Data shown Block Start

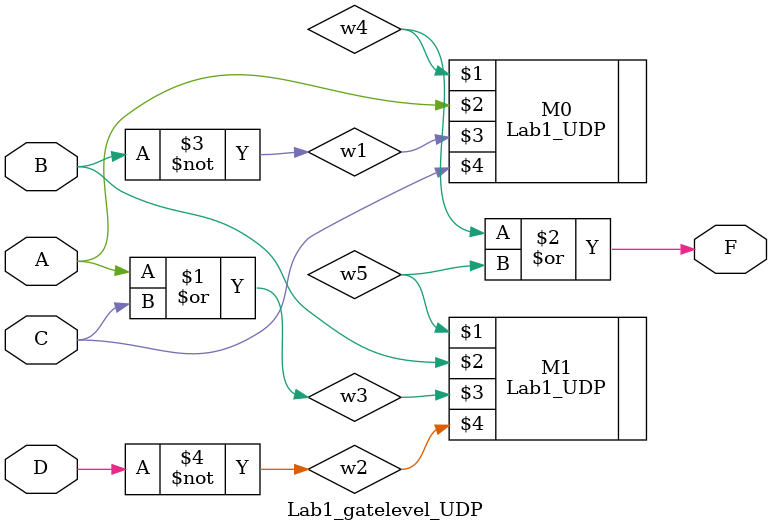
<source format=v>
module Lab1_gatelevel_UDP(F, A, B, C, D);
    output F;
    input A, B, C, D;
    wire w1, w2, w3, w4, w5;

    Lab1_UDP M0(w4, A, w1, C), M1(w5, B, w3, w2);
    not G1(w1, B), G2(w2, D);
    or G3(w3, A, C), G4(F, w4, w5);    
endmodule
</source>
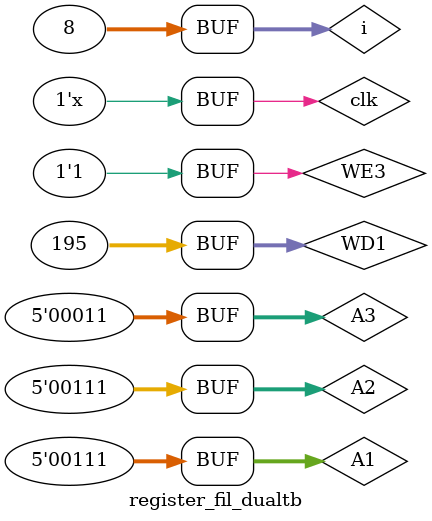
<source format=v>
`timescale 1ns / 1ps


module register_fil_dualtb();
          reg clk;
          reg WE3;
          reg [4:0] A3, A1, A2;
          reg [31:0] WD1;
          wire [31:0] RD1, RD2;    
   
    registerfil_dual dut
    (
    .clk(clk), .WE3(WE3),
     .A3(A3),  //write address port 1 & 2
     .A1(A1), .A2(A2), //read address port 1 & 2
     .WD1(WD1), //data write port 1
     .RD1(RD1), .RD2(RD2)
    );
   integer i;
    initial clk = 0;
    always  #5 begin clk = ~clk; end
    
    initial 
    begin 
     WE3 = 1'b0; #5 WE3 = 1'b1;
   //port1
    #10  A3 = 3'b000; WD1 = 8'b1010_1100;
    #10  A3 = 3'b001; WD1 = 8'b1111_0000;
    #10  A3 = 3'b010; WD1 = 8'b0000_1111;
    #10  A3 = 3'b011; WD1 = 8'b1100_0011;

  
  // Note that ++ operator does not exist in Verilog !
            for ( i = 0; i < 8; i = i + 1) begin
                #10 A1 = i;
            end
            
            for ( i = 0; i < 8; i = i + 1) begin
                           #10 A2 = i;
            end
                        
//     #10  r_addr = 2'b00;  
//     #10  r_addr = 2'b01;  
//     #10  r_addr = 2'b10;  
//     #10  r_addr = 2'b11;      
    end   
endmodule

</source>
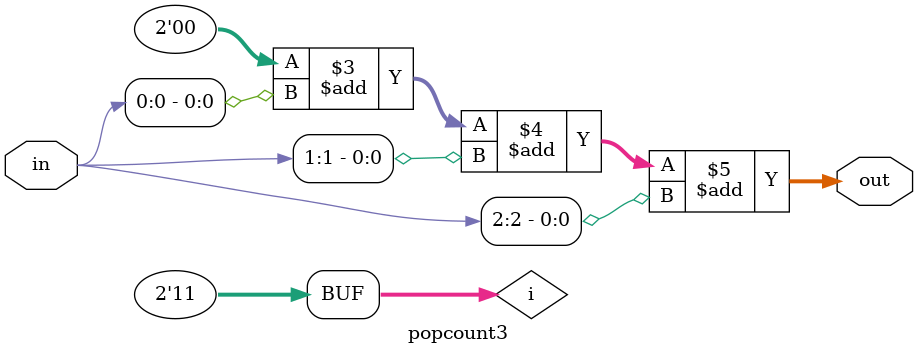
<source format=v>
module popcount3( 
    input [2:0] in,
    output [1:0] out );
	
    reg [1:0]i;
    
    always@(*)begin
        out = 0;
        for(i=0;i<3;i=i+1)begin
            out = out + in[i];
        end
    end
    
endmodule

</source>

Data shown Block End

The problem: Repeat the entries exactly and keep the pictures out of the copy.

Reply to the task:
<source format=v>
module Lab1_gatelevel_UDP(F, A, B, C, D);
    output F;
    input A, B, C, D;
    wire w1, w2, w3, w4, w5;

    Lab1_UDP M0(w4, A, w1, C), M1(w5, B, w3, w2);
    not G1(w1, B), G2(w2, D);
    or G3(w3, A, C), G4(F, w4, w5);    
endmodule
</source>
<source format=v>
`timescale 1ns / 1ps


module register_fil_dualtb();
          reg clk;
          reg WE3;
          reg [4:0] A3, A1, A2;
          reg [31:0] WD1;
          wire [31:0] RD1, RD2;    
   
    registerfil_dual dut
    (
    .clk(clk), .WE3(WE3),
     .A3(A3),  //write address port 1 & 2
     .A1(A1), .A2(A2), //read address port 1 & 2
     .WD1(WD1), //data write port 1
     .RD1(RD1), .RD2(RD2)
    );
   integer i;
    initial clk = 0;
    always  #5 begin clk = ~clk; end
    
    initial 
    begin 
     WE3 = 1'b0; #5 WE3 = 1'b1;
   //port1
    #10  A3 = 3'b000; WD1 = 8'b1010_1100;
    #10  A3 = 3'b001; WD1 = 8'b1111_0000;
    #10  A3 = 3'b010; WD1 = 8'b0000_1111;
    #10  A3 = 3'b011; WD1 = 8'b1100_0011;

  
  // Note that ++ operator does not exist in Verilog !
            for ( i = 0; i < 8; i = i + 1) begin
                #10 A1 = i;
            end
            
            for ( i = 0; i < 8; i = i + 1) begin
                           #10 A2 = i;
            end
                        
//     #10  r_addr = 2'b00;  
//     #10  r_addr = 2'b01;  
//     #10  r_addr = 2'b10;  
//     #10  r_addr = 2'b11;      
    end   
endmodule

</source>
<source format=v>
module popcount3( 
    input [2:0] in,
    output [1:0] out );
	
    reg [1:0]i;
    
    always@(*)begin
        out = 0;
        for(i=0;i<3;i=i+1)begin
            out = out + in[i];
        end
    end
    
endmodule

</source>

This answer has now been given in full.